Nesse contexto, o processo de aprendizagem acontece de forma mais acessível, inclusiva e significativa, estimulando autonomia, participação e desenvolvimento no ambiente escolar e social. O objetivo não é substituir a escolarização comum, mas potencializar as possibilidades de aprendizagem e inclusão do aluno dentro da escola regular.

O que deve conter no projeto político-pedagógico de uma instituição?
De acordo com o art. 10 da Resolução n. 4/2009 do CNE/CEB, o AEE deve estar previsto no projeto político-pedagógico da instituição que oferece o serviço. Desse modo, as informações contidas no documento estabelecem a organização da modalidade de ensino em questão.

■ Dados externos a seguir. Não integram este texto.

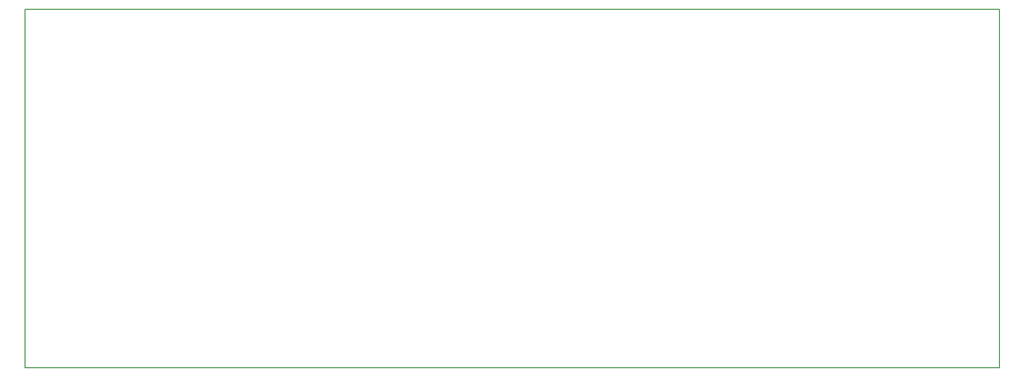
<source format=gbr>
G04 (created by PCBNEW (2013-05-31 BZR 4019)-stable) date 4/29/2014 5:18:13 PM*
%MOIN*%
G04 Gerber Fmt 3.4, Leading zero omitted, Abs format*
%FSLAX34Y34*%
G01*
G70*
G90*
G04 APERTURE LIST*
%ADD10C,0.00393701*%
%ADD11C,0.00590551*%
G04 APERTURE END LIST*
G54D10*
G54D11*
X83200Y-22800D02*
X81400Y-22800D01*
X83200Y-47200D02*
X83200Y-22800D01*
X81600Y-47200D02*
X83200Y-47200D01*
X81600Y-47200D02*
X17000Y-47200D01*
X17000Y-22800D02*
X81600Y-22800D01*
X17000Y-47200D02*
X17000Y-22800D01*
M02*

</source>
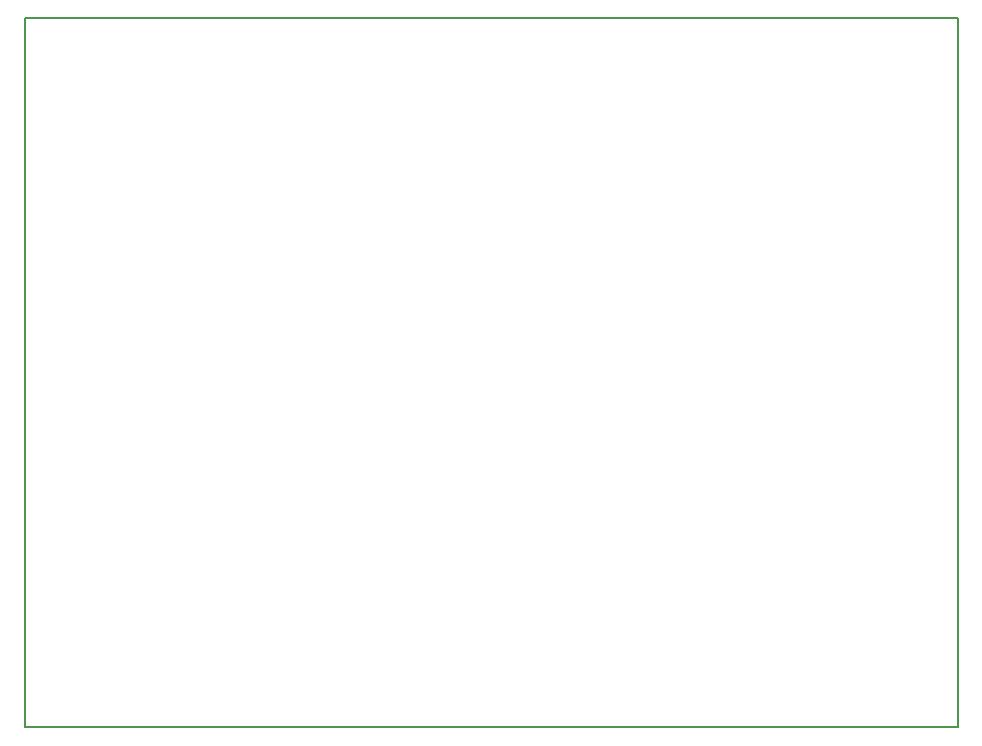
<source format=gbr>
%TF.GenerationSoftware,KiCad,Pcbnew,(6.0.7)*%
%TF.CreationDate,2023-01-25T23:34:06+01:00*%
%TF.ProjectId,TFT_RF_1.0,5446545f-5246-45f3-912e-302e6b696361,rev?*%
%TF.SameCoordinates,Original*%
%TF.FileFunction,Profile,NP*%
%FSLAX46Y46*%
G04 Gerber Fmt 4.6, Leading zero omitted, Abs format (unit mm)*
G04 Created by KiCad (PCBNEW (6.0.7)) date 2023-01-25 23:34:06*
%MOMM*%
%LPD*%
G01*
G04 APERTURE LIST*
%TA.AperFunction,Profile*%
%ADD10C,0.200000*%
%TD*%
G04 APERTURE END LIST*
D10*
X0Y0D02*
X79000000Y0D01*
X79000000Y0D02*
X79000000Y-60000000D01*
X79000000Y-60000000D02*
X0Y-60000000D01*
X0Y-60000000D02*
X0Y0D01*
M02*

</source>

Veja abaixo:
I – Salas de recursos multifuncionais (tratadas no tópico acima): espaço físico, mobiliário, materiais didáticos, recursos pedagógicos e de acessibilidade; e equipamentos específicos;
II – Matrícula no AEE de alunos matriculados no ensino regular da própria escola ou de outra instituição;
III – Cronograma de atendimento dos alunos;
IV – Plano do AEE: identificação das necessidades educacionais específicas das crianças; definição dos recursos necessários e das atividades a serem desenvolvidas;
V – Professores para o exercício da docência do AEE;
VI – Profissionais da educação: tradutores e intérpretes da Língua Brasileira de Sinais, guia intérprete e outros que atuem no apoio, principalmente às atividades de alimentação, higiene e locomoção;
VII – Redes de apoio no âmbito da atuação profissional, da formação, do desenvolvimento da pesquisa, do acesso e recursos, serviços e equipamentos, entre outros que maximizem o AEE.
Atualmente, essas diretrizes continuam sendo fundamentais para a organização do AEE nas escolas. Além disso, as discussões mais recentes sobre educação inclusiva reforçam a importância da acessibilidade pedagógica, das tecnologias assistivas, da atuação multidisciplinar e da construção de estratégias individualizadas para favorecer a aprendizagem dos alunos público-alvo do Atendimento Educacional Especializado.
Por que nem todos os professores estão aptos para atuar no AEE?
Atuar no Atendimento Educacional Especializado exige muito mais do que experiência em sala de aula. O professor do AEE precisa desenvolver conhecimentos específicos sobre educação inclusiva, acessibilidade, adaptações pedagógicas, neurodesenvolvimento e estratégias voltadas às necessidades educacionais de cada aluno.
Por esse motivo, nem todos os educadores estão preparados para exercer essa função sem formação adequada. O trabalho realizado no AEE envolve planejamento individualizado, análise das barreiras que dificultam a aprendizagem e construção de recursos que favoreçam a participação e o desenvolvimento do estudante no ambiente escolar.
Como se especializar?
Para quem deseja se tornar um especialista na área, a primeira coisa a ser feita é buscar por uma especialização que ofereça todas as diretrizes que a função exige.